__Instructions for the task__:
In the listing below, find each line that holds the string "WARRIOR" and copy it.

__Data__:
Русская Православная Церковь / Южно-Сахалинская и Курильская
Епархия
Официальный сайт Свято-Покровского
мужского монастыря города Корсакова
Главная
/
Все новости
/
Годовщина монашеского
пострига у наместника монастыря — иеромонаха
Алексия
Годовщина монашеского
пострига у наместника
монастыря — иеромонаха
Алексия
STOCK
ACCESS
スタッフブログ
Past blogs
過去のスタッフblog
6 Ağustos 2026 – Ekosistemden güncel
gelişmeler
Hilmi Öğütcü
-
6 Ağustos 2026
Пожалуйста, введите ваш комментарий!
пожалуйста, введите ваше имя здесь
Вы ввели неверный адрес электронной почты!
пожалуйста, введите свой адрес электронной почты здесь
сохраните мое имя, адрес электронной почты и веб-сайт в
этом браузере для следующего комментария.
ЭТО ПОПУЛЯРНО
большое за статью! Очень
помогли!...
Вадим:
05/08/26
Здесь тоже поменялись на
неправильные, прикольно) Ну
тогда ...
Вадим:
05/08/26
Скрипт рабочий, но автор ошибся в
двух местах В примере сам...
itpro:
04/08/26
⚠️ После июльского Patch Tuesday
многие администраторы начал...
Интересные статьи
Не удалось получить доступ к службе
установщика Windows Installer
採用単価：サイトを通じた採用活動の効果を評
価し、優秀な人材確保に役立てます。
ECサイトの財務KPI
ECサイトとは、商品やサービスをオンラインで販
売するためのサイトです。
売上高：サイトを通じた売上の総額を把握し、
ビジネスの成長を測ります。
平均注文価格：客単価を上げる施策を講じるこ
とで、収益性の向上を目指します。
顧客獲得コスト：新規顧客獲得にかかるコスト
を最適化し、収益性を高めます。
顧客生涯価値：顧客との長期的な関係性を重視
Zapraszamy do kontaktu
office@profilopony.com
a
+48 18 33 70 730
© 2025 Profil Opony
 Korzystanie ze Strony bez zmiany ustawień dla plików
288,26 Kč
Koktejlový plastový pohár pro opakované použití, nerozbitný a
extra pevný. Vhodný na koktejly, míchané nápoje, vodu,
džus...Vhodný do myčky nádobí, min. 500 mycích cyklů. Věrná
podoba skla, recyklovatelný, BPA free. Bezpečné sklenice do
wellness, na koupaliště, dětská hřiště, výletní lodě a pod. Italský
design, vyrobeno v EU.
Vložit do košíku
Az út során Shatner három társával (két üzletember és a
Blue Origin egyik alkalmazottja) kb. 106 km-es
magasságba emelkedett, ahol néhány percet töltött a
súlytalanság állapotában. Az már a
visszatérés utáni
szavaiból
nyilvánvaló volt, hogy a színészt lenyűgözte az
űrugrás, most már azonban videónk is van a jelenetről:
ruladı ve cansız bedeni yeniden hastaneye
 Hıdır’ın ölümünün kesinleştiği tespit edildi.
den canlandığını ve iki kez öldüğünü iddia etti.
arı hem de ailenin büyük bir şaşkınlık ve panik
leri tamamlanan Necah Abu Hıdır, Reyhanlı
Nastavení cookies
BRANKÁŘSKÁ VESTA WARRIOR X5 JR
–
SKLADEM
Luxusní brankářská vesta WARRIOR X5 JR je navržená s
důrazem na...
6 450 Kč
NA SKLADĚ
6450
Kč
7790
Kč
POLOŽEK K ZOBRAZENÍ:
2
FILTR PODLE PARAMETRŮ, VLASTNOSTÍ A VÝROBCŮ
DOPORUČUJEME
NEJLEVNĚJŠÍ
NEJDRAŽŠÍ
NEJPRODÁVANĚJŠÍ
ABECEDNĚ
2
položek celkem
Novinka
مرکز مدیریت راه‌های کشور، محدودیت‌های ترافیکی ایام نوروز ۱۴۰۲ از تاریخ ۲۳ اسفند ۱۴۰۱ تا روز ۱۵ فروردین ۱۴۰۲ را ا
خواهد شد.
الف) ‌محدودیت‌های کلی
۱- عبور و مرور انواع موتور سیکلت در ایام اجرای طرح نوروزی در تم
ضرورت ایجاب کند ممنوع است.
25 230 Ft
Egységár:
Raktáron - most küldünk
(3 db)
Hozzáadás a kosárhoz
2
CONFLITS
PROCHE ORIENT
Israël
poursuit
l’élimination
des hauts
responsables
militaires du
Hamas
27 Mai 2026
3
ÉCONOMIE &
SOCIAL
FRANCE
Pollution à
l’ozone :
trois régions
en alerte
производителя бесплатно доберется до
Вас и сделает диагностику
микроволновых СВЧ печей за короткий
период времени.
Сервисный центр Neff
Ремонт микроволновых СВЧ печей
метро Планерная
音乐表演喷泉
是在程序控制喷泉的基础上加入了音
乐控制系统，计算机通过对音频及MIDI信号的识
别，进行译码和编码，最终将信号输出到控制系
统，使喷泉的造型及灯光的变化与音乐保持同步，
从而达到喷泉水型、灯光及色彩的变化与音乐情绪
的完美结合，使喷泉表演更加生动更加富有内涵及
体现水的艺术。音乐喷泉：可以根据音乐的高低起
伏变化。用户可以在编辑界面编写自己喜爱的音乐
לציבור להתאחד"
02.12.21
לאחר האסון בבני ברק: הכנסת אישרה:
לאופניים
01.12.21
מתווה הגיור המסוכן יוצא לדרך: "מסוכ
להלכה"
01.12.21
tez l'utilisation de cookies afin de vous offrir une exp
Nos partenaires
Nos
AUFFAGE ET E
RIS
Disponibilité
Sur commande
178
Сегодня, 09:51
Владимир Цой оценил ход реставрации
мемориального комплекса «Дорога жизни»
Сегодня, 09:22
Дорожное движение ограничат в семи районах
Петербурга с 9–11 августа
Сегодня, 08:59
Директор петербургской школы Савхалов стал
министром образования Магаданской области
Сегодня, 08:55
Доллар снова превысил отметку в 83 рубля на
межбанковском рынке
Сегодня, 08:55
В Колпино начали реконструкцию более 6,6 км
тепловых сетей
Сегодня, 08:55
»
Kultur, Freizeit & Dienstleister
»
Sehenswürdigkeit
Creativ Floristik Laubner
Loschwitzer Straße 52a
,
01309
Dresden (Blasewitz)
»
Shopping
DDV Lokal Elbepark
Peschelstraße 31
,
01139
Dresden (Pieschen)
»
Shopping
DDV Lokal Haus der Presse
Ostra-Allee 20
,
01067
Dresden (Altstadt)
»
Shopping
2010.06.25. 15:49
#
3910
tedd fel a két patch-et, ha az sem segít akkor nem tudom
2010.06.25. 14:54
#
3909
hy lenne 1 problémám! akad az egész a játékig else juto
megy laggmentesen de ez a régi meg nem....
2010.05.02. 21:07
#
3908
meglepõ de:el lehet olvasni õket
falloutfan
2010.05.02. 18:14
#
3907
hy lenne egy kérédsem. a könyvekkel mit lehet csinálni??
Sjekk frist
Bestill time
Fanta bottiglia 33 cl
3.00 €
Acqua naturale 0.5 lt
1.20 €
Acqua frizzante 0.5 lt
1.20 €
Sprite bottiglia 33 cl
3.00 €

__Answer__:
BRANKÁŘSKÁ VESTA WARRIOR X5 JR
Luxusní brankářská vesta WARRIOR X5 JR je navržená s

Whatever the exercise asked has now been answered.